> _DOCUMENT EXCERPT_:
<<<<

We have a lot of obstacles. How do we scale user authentication and user generated content? The content issue is really key on the top of our minds. We've had over two million webform submissions. We need to scale and segregate that data.

A site like Whitehouse.gov was great for the Drupal community, but it set a new bar for large site deployments. From security processes to site reviews, not all these are Drupal-related but the process is key. As Drupal moves up-market into the government and enterprise, it's important for us to scale that process. These organizations are ready for us, but we need to be ready for them too.

We took Drupal from Dries's dorm room with a sombrero to the huge community where we are today, so thank you everybody for that.

Q & A

Q: Do you know of any other large-scale Drupal sites being developed?

A: I know that the Examiner is moving to Drupal, and they get some insane traffic numbers (2 million a day.)

Q: What do you think about support for Drupal 6 being stopped in two years when Drupal 8 comes out?

A: We'll put it in the list and prioritize it, and as it comes closer we'll knock it out. There's a lot of modules that need to be updated, and we'll need to do another security audit, but it will fit into the process.

>>>>

> _ASSIGNMENT 1_:
Please rewrite the Drupal excerpt between "We took Drupal" and "sites being developed?", inclusive, changing "sombrero" to "party hat".
> _ASSIGNMENT 2_:
List every quantity in the Drupal excerpt that is given with a number or a number word. Leave out version names such as Drupal 6.

> _EXERCISE DATA_:
<<<<

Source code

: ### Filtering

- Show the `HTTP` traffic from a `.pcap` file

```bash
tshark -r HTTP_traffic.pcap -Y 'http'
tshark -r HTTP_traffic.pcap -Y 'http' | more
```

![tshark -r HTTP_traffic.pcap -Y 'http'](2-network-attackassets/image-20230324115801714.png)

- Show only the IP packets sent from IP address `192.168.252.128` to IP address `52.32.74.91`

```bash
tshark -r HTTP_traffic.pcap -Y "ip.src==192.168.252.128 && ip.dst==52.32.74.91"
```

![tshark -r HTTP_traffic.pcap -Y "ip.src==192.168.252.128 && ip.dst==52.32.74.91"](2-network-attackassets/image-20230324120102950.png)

>>>>

> _WRITTEN SOLUTION 1_:
We took Drupal from Dries's dorm room with a party hat to the huge community where we are today, so thank you everybody for that.

Q & A

Q: Do you know of any other large-scale Drupal sites being developed?

> _WRITTEN SOLUTION 2_:
- over two million webform submissions
- two years until support for Drupal 6 stops
- 2 million a day in traffic for the Examiner